I asked the Secretary of State for Trade – who places much value on the UK’s ability to strike a trade deal with the United States – if he was informed by the his counterparts in the US that these tariffs would be imposed.
Tariffs are bad for businesses, which means they are bad for jobs. We need to ensure that protectionism of this sort doesn’t spread. If this triggers a trade war we will all be worse off.
The leaked letter from the Foreign Secretary, Boris Johnson MP, to the Prime Minister, Theresa May MP, saying that it is not job of the UK Government to maintain no border between Northern Ireland and the Republic was reckless.
One of the core components of the peace agreement in Northern Ireland is that there shall be no border on the island of Ireland.
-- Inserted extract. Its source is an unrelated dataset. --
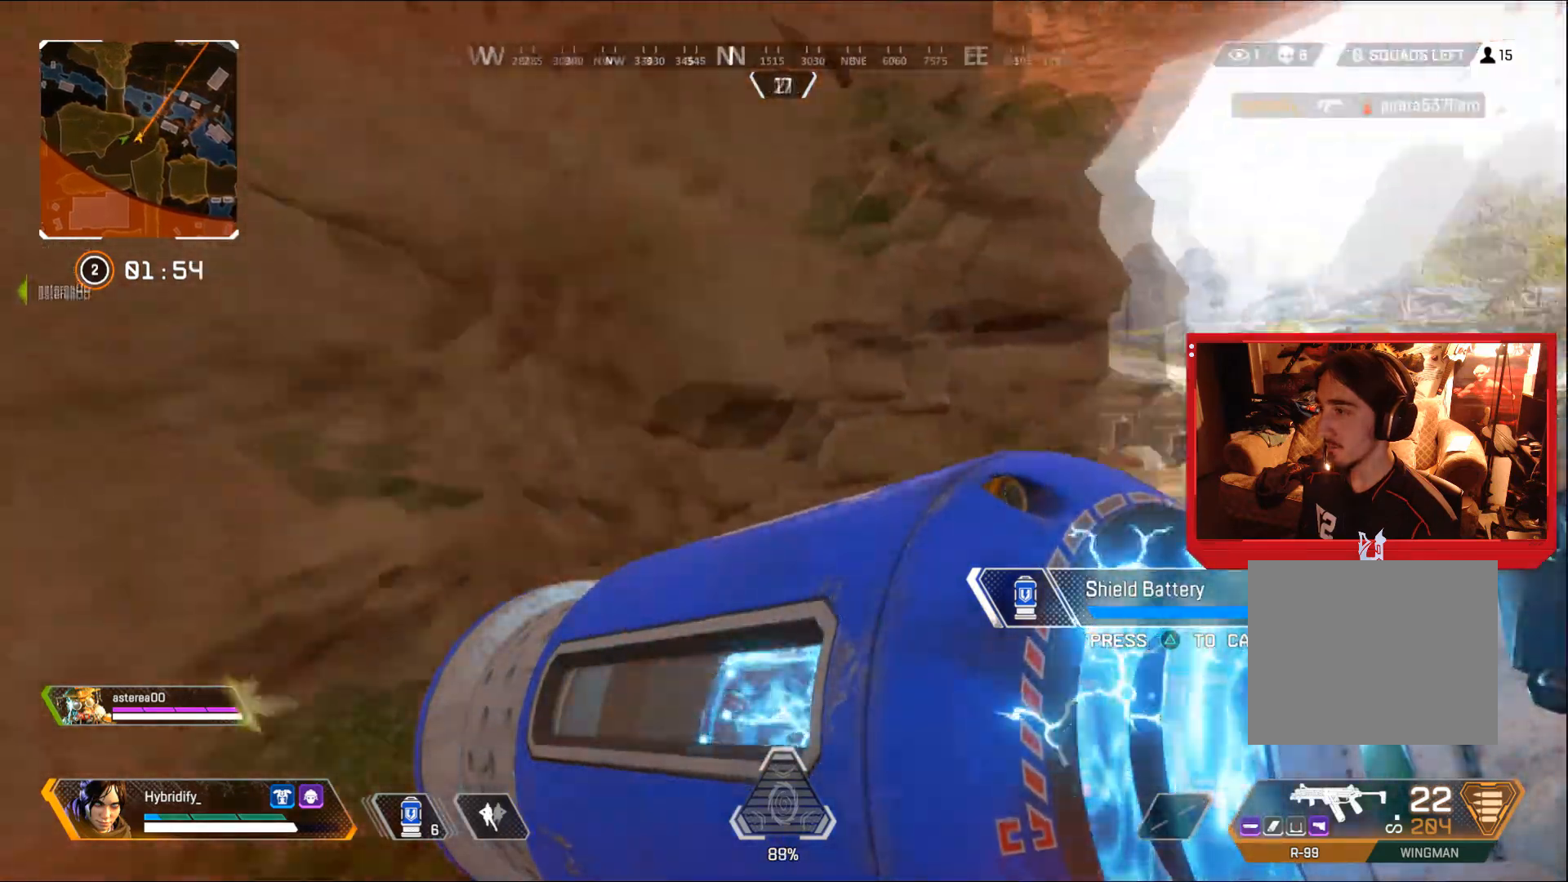
{"dt_ms": 501, "buttons": [], "left_stick": "up-right", "right_stick": "center", "events": [[34, "right_stick", "center"]]}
Labour launched an Urgent Question to get to the bottom of this matter.
I wanted to know what action the Government will be taking to ensure that there is no border between Holyhead, the Republic of Ireland and Northern Ireland. These are three key markets for our local economy and if we have borders erected it will be to the detriment of jobs.
The Farmers Union of Wales released a statement this week saying that denying Wales access to the Single Market and Customs Union would have catastrophic consequences. I wanted a clear response from the Government on this concerning statement. A response I did not get.
Many farmers in Delyn are concerned about access to a large market on our doorstep and want assurances that they will still have tariff free access. Many will be striking trade deals next March for 2019 onwards and the lack of detail from this Government is putting their livelihoods at risk.